**TRY IT:** Lines before the one containing "right hip: (71, 337)" are not wanted. Transcribe that line and all after it exactly, to the end of the entries.

**Records from a data collection:**

↓

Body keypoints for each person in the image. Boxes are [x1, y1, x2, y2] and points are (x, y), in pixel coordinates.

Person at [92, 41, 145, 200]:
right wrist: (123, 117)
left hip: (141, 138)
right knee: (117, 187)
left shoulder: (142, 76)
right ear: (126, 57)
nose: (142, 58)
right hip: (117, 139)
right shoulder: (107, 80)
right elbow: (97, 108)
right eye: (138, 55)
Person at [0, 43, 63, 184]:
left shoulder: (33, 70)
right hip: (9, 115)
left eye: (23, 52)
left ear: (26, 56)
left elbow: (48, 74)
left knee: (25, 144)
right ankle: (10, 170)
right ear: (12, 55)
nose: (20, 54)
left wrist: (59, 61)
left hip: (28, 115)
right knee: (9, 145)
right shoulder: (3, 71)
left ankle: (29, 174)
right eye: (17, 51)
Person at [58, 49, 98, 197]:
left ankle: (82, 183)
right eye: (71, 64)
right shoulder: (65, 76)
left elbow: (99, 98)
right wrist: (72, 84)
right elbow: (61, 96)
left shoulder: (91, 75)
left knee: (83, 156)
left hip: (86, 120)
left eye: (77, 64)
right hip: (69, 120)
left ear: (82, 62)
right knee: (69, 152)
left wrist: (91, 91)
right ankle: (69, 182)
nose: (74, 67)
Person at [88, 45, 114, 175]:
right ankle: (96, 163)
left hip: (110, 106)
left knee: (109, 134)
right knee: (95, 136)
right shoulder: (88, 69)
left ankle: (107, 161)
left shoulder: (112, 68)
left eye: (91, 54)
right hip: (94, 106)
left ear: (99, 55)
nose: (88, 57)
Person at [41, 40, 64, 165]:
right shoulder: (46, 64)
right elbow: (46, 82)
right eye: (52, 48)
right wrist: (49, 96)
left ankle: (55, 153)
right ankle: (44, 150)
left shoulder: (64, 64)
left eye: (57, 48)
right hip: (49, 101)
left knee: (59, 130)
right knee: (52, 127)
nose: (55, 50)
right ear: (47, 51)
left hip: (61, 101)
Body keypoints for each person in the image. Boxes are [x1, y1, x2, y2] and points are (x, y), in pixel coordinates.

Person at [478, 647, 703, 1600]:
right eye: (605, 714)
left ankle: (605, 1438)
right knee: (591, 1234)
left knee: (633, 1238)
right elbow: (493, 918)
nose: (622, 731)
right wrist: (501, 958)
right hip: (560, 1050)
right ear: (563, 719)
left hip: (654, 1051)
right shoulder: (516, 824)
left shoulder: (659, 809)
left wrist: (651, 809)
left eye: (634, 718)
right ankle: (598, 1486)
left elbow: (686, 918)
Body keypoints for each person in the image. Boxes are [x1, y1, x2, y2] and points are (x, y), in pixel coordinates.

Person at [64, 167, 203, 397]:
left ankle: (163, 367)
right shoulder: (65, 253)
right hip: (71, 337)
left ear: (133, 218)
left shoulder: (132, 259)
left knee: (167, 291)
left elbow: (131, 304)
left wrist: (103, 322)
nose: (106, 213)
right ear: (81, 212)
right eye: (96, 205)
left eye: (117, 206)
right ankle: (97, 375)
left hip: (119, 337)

↑

**TASK RESULT:**
right hip: (71, 337)
left ear: (133, 218)
left shoulder: (132, 259)
left knee: (167, 291)
left elbow: (131, 304)
left wrist: (103, 322)
nose: (106, 213)
right ear: (81, 212)
right eye: (96, 205)
left eye: (117, 206)
right ankle: (97, 375)
left hip: (119, 337)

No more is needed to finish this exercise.